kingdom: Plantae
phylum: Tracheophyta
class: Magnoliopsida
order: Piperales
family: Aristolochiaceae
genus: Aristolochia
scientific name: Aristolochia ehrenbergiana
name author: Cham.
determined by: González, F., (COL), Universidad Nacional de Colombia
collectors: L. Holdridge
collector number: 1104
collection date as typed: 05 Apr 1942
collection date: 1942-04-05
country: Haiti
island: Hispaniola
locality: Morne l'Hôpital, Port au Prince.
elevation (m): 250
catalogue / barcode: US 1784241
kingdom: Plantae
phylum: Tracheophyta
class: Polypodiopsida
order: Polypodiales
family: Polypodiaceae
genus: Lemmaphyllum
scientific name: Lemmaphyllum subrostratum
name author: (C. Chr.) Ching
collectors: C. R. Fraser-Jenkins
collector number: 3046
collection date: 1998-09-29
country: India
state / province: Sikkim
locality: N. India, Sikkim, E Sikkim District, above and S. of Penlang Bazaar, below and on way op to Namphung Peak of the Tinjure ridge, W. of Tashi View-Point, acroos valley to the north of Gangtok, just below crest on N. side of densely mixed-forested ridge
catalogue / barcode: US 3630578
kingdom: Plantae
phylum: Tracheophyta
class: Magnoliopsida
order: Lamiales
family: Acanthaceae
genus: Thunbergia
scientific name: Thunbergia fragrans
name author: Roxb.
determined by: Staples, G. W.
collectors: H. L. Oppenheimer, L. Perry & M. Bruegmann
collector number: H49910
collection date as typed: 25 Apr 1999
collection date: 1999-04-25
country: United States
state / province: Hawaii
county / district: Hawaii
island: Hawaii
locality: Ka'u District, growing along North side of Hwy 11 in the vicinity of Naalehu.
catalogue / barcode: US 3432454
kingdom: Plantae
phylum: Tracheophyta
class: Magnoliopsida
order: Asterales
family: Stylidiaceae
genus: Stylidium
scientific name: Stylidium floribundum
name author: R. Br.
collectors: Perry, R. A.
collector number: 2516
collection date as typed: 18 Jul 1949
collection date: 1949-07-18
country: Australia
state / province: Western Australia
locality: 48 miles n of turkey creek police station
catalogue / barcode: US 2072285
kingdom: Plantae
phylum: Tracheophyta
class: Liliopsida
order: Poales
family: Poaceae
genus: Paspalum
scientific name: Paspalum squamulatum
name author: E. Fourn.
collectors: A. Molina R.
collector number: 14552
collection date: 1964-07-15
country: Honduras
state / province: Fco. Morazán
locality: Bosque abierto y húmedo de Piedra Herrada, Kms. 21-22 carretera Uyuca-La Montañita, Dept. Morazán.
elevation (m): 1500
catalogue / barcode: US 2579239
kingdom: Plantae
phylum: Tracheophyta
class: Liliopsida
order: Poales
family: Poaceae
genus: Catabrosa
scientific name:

----------------

REQUIRED WORK.
Reproduce every line of the items above without changing anything.

EXERCISE SOLUTION.
kingdom: Plantae
phylum: Tracheophyta
class: Magnoliopsida
order: Piperales
family: Aristolochiaceae
genus: Aristolochia
scientific name: Aristolochia ehrenbergiana
name author: Cham.
determined by: González, F., (COL), Universidad Nacional de Colombia
collectors: L. Holdridge
collector number: 1104
collection date as typed: 05 Apr 1942
collection date: 1942-04-05
country: Haiti
island: Hispaniola
locality: Morne l'Hôpital, Port au Prince.
elevation (m): 250
catalogue / barcode: US 1784241
kingdom: Plantae
phylum: Tracheophyta
class: Polypodiopsida
order: Polypodiales
family: Polypodiaceae
genus: Lemmaphyllum
scientific name: Lemmaphyllum subrostratum
name author: (C. Chr.) Ching
collectors: C. R. Fraser-Jenkins
collector number: 3046
collection date: 1998-09-29
country: India
state / province: Sikkim
locality: N. India, Sikkim, E Sikkim District, above and S. of Penlang Bazaar, below and on way op to Namphung Peak of the Tinjure ridge, W. of Tashi View-Point, acroos valley to the north of Gangtok, just below crest on N. side of densely mixed-forested ridge
catalogue / barcode: US 3630578
kingdom: Plantae
phylum: Tracheophyta
class: Magnoliopsida
order: Lamiales
family: Acanthaceae
genus: Thunbergia
scientific name: Thunbergia fragrans
name author: Roxb.
determined by: Staples, G. W.
collectors: H. L. Oppenheimer, L. Perry & M. Bruegmann
collector number: H49910
collection date as typed: 25 Apr 1999
collection date: 1999-04-25
country: United States
state / province: Hawaii
county / district: Hawaii
island: Hawaii
locality: Ka'u District, growing along North side of Hwy 11 in the vicinity of Naalehu.
catalogue / barcode: US 3432454
kingdom: Plantae
phylum: Tracheophyta
class: Magnoliopsida
order: Asterales
family: Stylidiaceae
genus: Stylidium
scientific name: Stylidium floribundum
name author: R. Br.
collectors: Perry, R. A.
collector number: 2516
collection date as typed: 18 Jul 1949
collection date: 1949-07-18
country: Australia
state / province: Western Australia
locality: 48 miles n of turkey creek police station
catalogue / barcode: US 2072285
kingdom: Plantae
phylum: Tracheophyta
class: Liliopsida
order: Poales
family: Poaceae
genus: Paspalum
scientific name: Paspalum squamulatum
name author: E. Fourn.
collectors: A. Molina R.
collector number: 14552
collection date: 1964-07-15
country: Honduras
state / province: Fco. Morazán
locality: Bosque abierto y húmedo de Piedra Herrada, Kms. 21-22 carretera Uyuca-La Montañita, Dept. Morazán.
elevation (m): 1500
catalogue / barcode: US 2579239
kingdom: Plantae
phylum: Tracheophyta
class: Liliopsida
order: Poales
family: Poaceae
genus: Catabrosa
scientific name:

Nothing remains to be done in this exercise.